No es que no haya vuelto a usar celular desde entonces, sino que ninguno ha sido de mi propiedad. Lo que me salvó de caer al vacío por un agujero de la malla de la red de la comunicación fue observar atentamente a las mujeres y comprobar -esto lo digo parado en los pedales, pese a que no haya estadísticas que lo respalden- que cambian de teléfono celular mucho más seguido que los varones, y que cuando lo hacen, al viejo lo descartan. Cuando eso sucede aparezco yo, inquiriendo tímidamente sobre el destino de esa pieza de tecnología algo vetusta pero todavía viva, y si la respuesta es un tipo de cara que significa algo así como “no sé, me chupa un ovario”, en dos o tres movimientos termino por obtenerlo en carácter de préstamo sin plazos.

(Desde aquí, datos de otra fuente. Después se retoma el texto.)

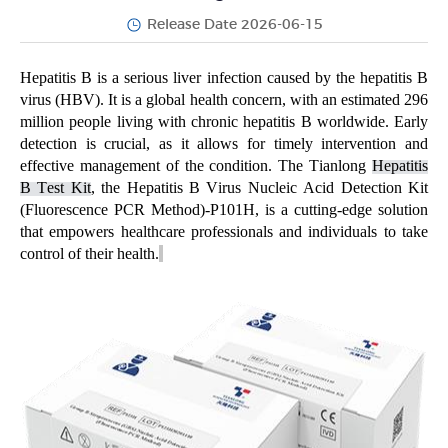
Release Date 2026-06-15
Hepatitis B is a serious liver infection caused by the hepatitis B
virus (HBV). It is a global health concern, with an estimated 296
million people living with chronic hepatitis B worldwide. Early
detection is crucial, as it allows for
timely
intervention and
effective management of the condition. The
Tianlong
Hepatitis
B Test Kit
, the Hepatitis B Virus Nucleic Acid Detection Kit
(Fluorescence PCR Method)-P101H,
is a
cutting-edge
solution
that empowers healthcare professionals and individuals to take
control of their health.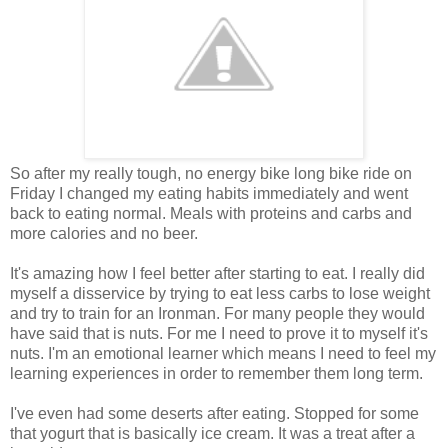
So after my really tough, no energy bike long bike ride on
Friday I changed my eating habits immediately and went
back to eating normal. Meals with proteins and carbs and
more calories and no beer.
It's amazing how I feel better after starting to eat. I really did
myself a disservice by trying to eat less carbs to lose weight
and try to train for an Ironman. For many people they would
have said that is nuts. For me I need to prove it to myself it's
nuts. I'm an emotional learner which means I need to feel my
learning experiences in order to remember them long term.
I've even had some deserts after eating. Stopped for some
that yogurt that is basically ice cream. It was a treat after a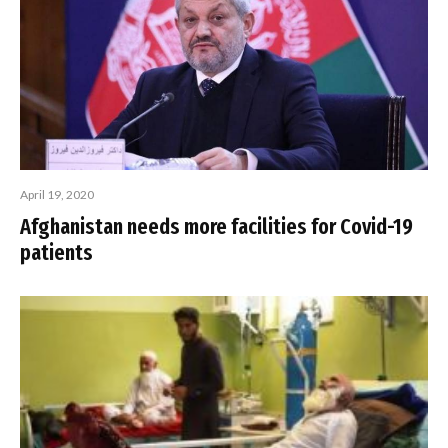
April 19, 2020
Afghanistan needs more facilities for Covid-19
patients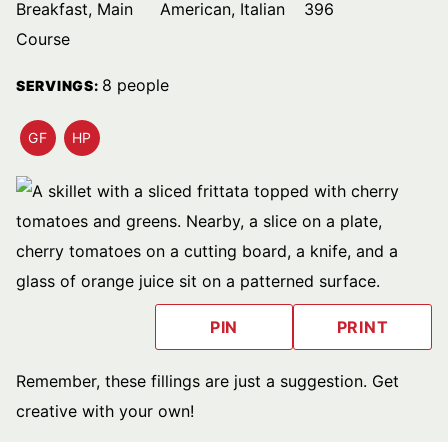
Breakfast, Main
American, Italian
396
Course
8
people
SERVINGS:
GF
HP
GLUTEN
HIGH
FREE
PROTEIN
RECIPES
PIN
PRINT
Remember, these fillings are just a suggestion. Get
creative with your own!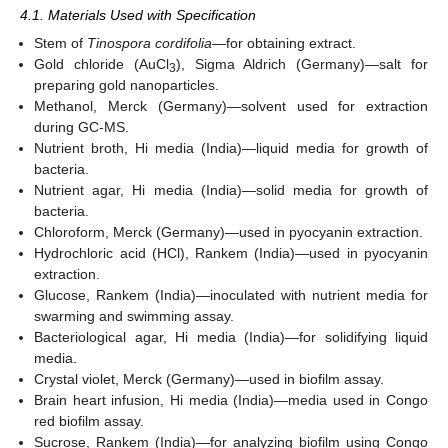
4.1. Materials Used with Specification
Stem of
Tinospora cordifolia
—for obtaining extract.
Gold chloride (AuCl
), Sigma Aldrich (Germany)—salt for
3
preparing gold nanoparticles.
Methanol, Merck (Germany)—solvent used for extraction
during GC-MS.
Nutrient broth, Hi media (India)—liquid media for growth of
bacteria.
Nutrient agar, Hi media (India)—solid media for growth of
bacteria.
Chloroform, Merck (Germany)—used in pyocyanin extraction.
Hydrochloric acid (HCl), Rankem (India)—used in pyocyanin
extraction.
Glucose, Rankem (India)—inoculated with nutrient media for
swarming and swimming assay.
Bacteriological agar, Hi media (India)—for solidifying liquid
media.
Crystal violet, Merck (Germany)—used in biofilm assay.
Brain heart infusion, Hi media (India)—media used in Congo
red biofilm assay.
Sucrose, Rankem (India)—for analyzing biofilm using Congo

Hace una semana mi novia fumaba un cigarro en la vereda de casa cuando recibió una llamada. Era un robot empleado de la empresa de telecomunicaciones de todos los uruguayos. Palabras más, palabras menos, el robot le espetó con dureza que el tipo de contrato que los unía mediante el teléfono celular por el cual ella lo oía en ese momento estaba por caducar y que, por razones poco claras, pero en las que no quiso ahondar, ese contrato no podía ser renovado. Sin embargo, no todas eran malas noticias. A cambio de la molestia, el robot le ofrecía un nuevo tipo de contrato -más caro que el que ella tenía, es verdad- acompañado de un extraordinario teléfono celular, nuevito de paquete, a un costo cuatro veces inferior al precio de mercado.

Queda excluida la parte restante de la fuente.